Apabila demikian, maka bisa dikatakan hasil riset UNESCO dapat persoalkan dan semestinya memperbaiki indikator penelitian dan penilaian terhadap object literasi. Masyarakat Indonesia pada satu sisi memang masih belum terlalu bersahabat dengan dunia literasi. Namun itu bukan ukuran secara holistik untuk menghukumi secara umun atas fenomena yang tidak baik ini.
Sebagai informasi, Gerakan literasi di Indonesia saat ini sedang trend-nya yaitu; mengajak masyarakat untuk ‘mlek literasi’ secara sadar. Gerakan literasi sekarang sedang marak digalakkan, mungkin karena sindiran UNESCO, sehingga dihakimi sebagai sebuah kebenaran yang nyaris dapat diterima.
Pada sudut pendang berbeda, masyarakat kita memang perlu berbenah dalam hal literasi. Sehingga dimungkinkan akan mnenjadi bangsa yang mampu bersaing dari bangsa-bangsa maju sepert bangsa lainnya. Semoga Gerakan literasi semakin marak digalakkan ditengah krisis literasi yang melanda generasi Indonesia saat ini.

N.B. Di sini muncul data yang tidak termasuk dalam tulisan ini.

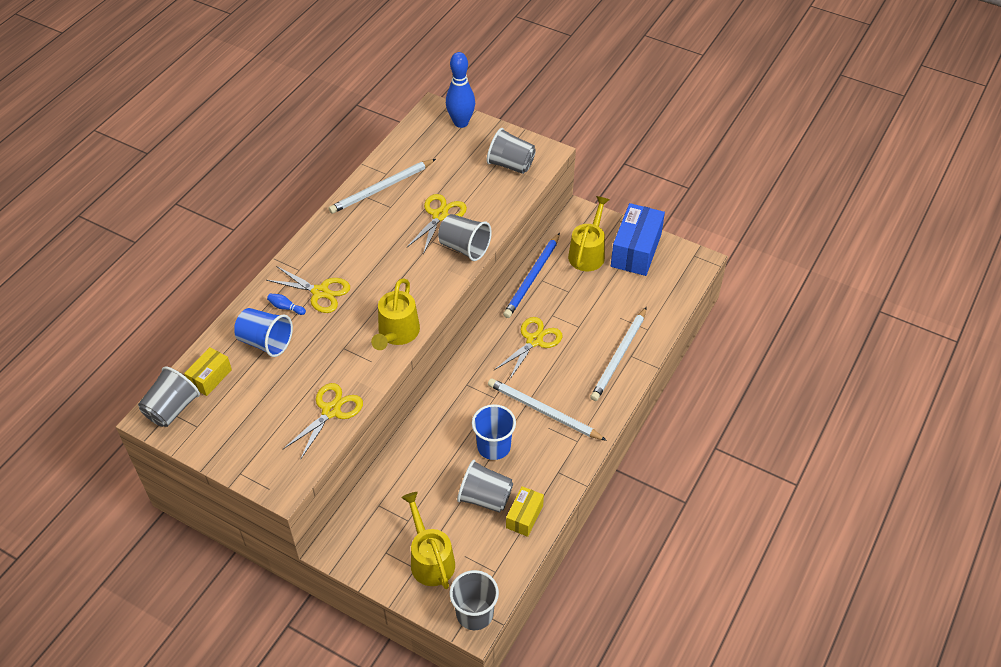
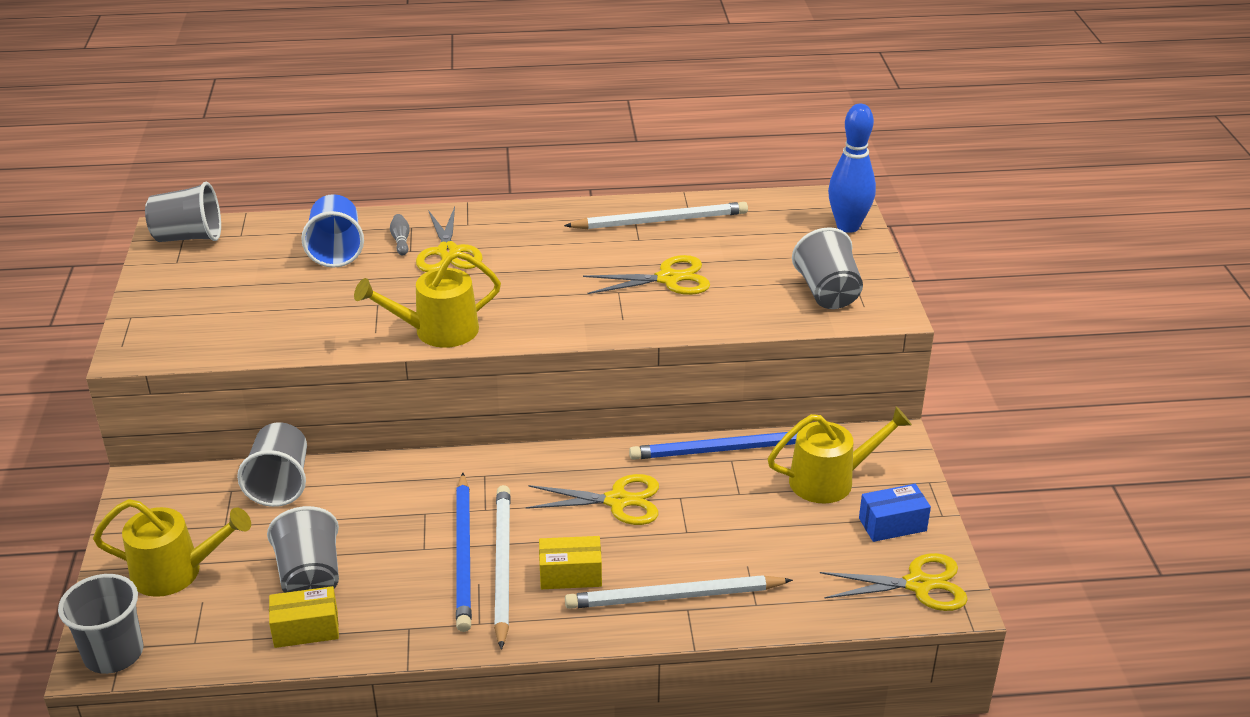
camera: 55 degrees right, 15 degrees down
(210, 378) = (252, 240): yellow box -> yellow box (570, 575)
(286, 307) = (401, 241): blue bowling pin -> grey bowling pin
(331, 411) = (271, 337): yellow scissors -> yellow scissors (918, 584)
(381, 188) = (661, 221): white pencil -> white pencil turned 150 degrees clockwise
(430, 559) = (177, 572): yellow watering can -> yellow watering can turned 60 degrees clockwise
(464, 248) = (636, 320): grey cup -> grey cup (280, 483)
(494, 446) = (402, 546): blue cup -> none
(522, 423) = (464, 555): none -> blue pencil
(636, 250) = (892, 524): blue box -> blue box, size x0.55

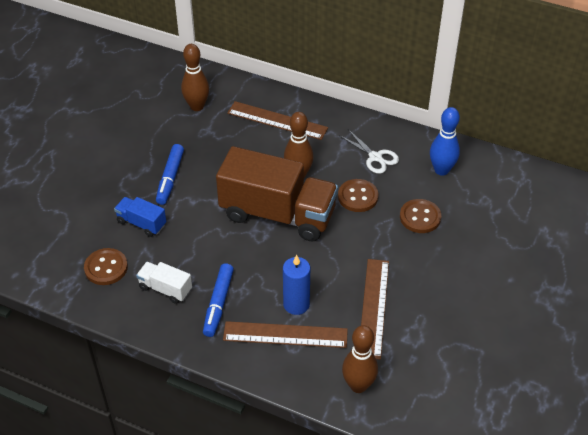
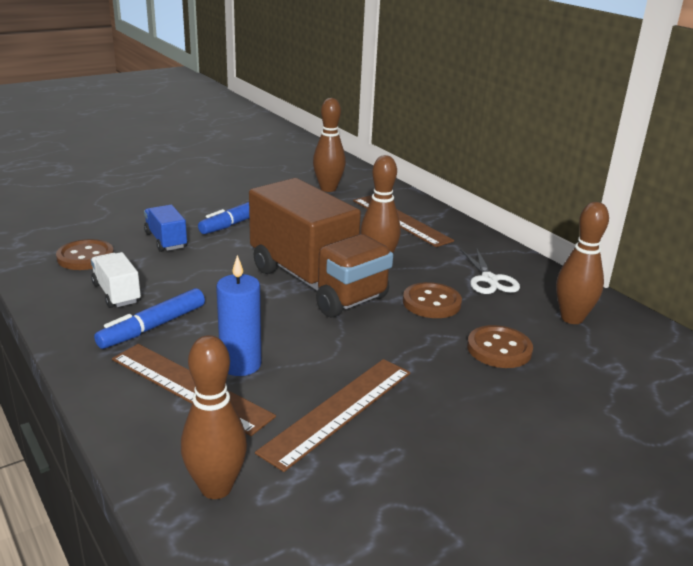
camera: 30 degrees right, 20 degrees down
(441, 170) = (572, 318): blue bowling pin -> brown bowling pin

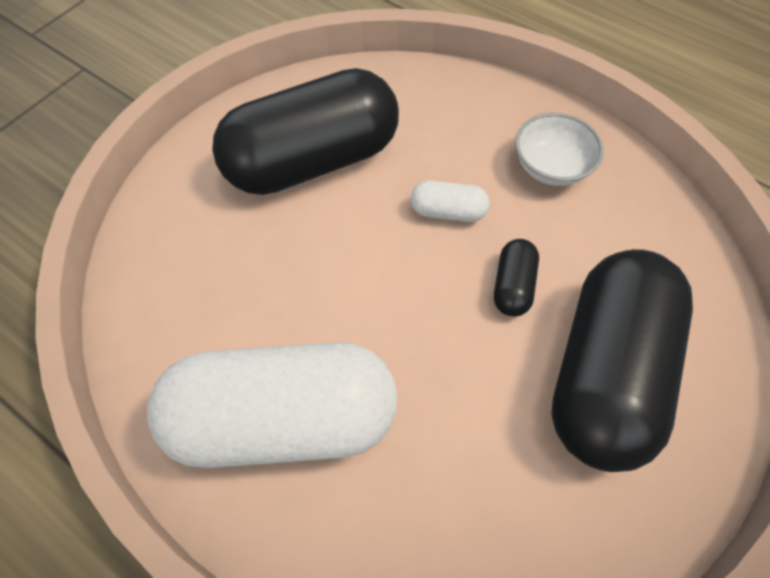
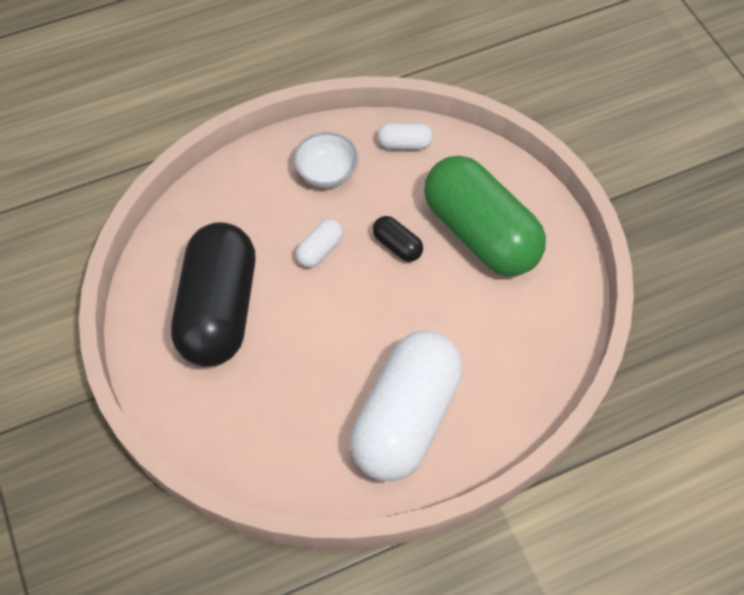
camera: 60 degrees left, 0 degrees up
(605, 373) = (480, 233): black capsule -> green capsule
(656, 222) = (404, 144): none -> white capsule

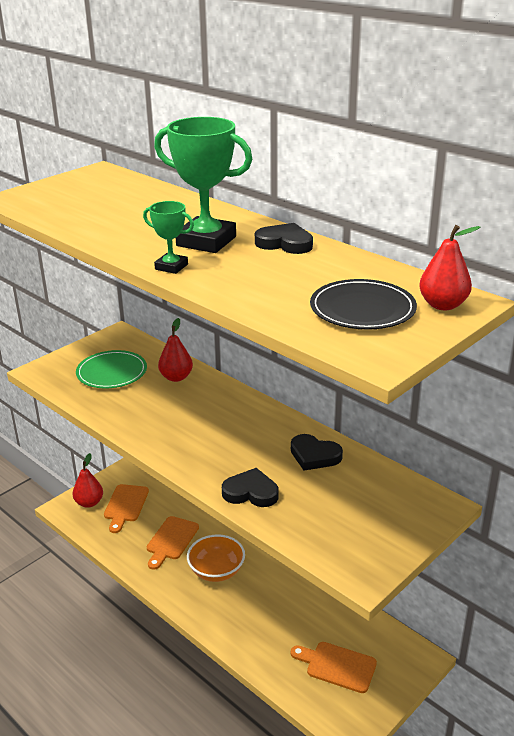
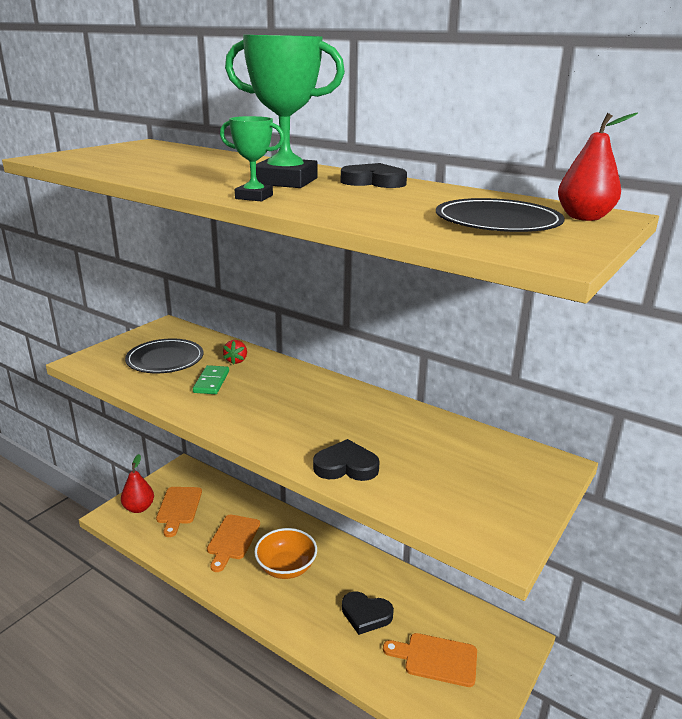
camera: 10 degrees left, 5 degrees down
(112, 372) = (165, 359): green plate -> black plate
(150, 399) = (211, 382): none -> green domino
(176, 377) = (236, 360): red pear -> red strawberry
(314, 456) = (404, 425): black heart -> black heart (366, 615)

Lakon pengetahuan literasi masyarakat Indonesia itu tinggi. Bukan sekadar menampik acuan UNESCO, untuk memberikan argumentasi penolakan. Sebaliknya, sebagai sebuah fakta real yang tidak bisa dipungkiri kebenarannya. Bahwa literasi kita adalah maju bukan mundur atau rendah.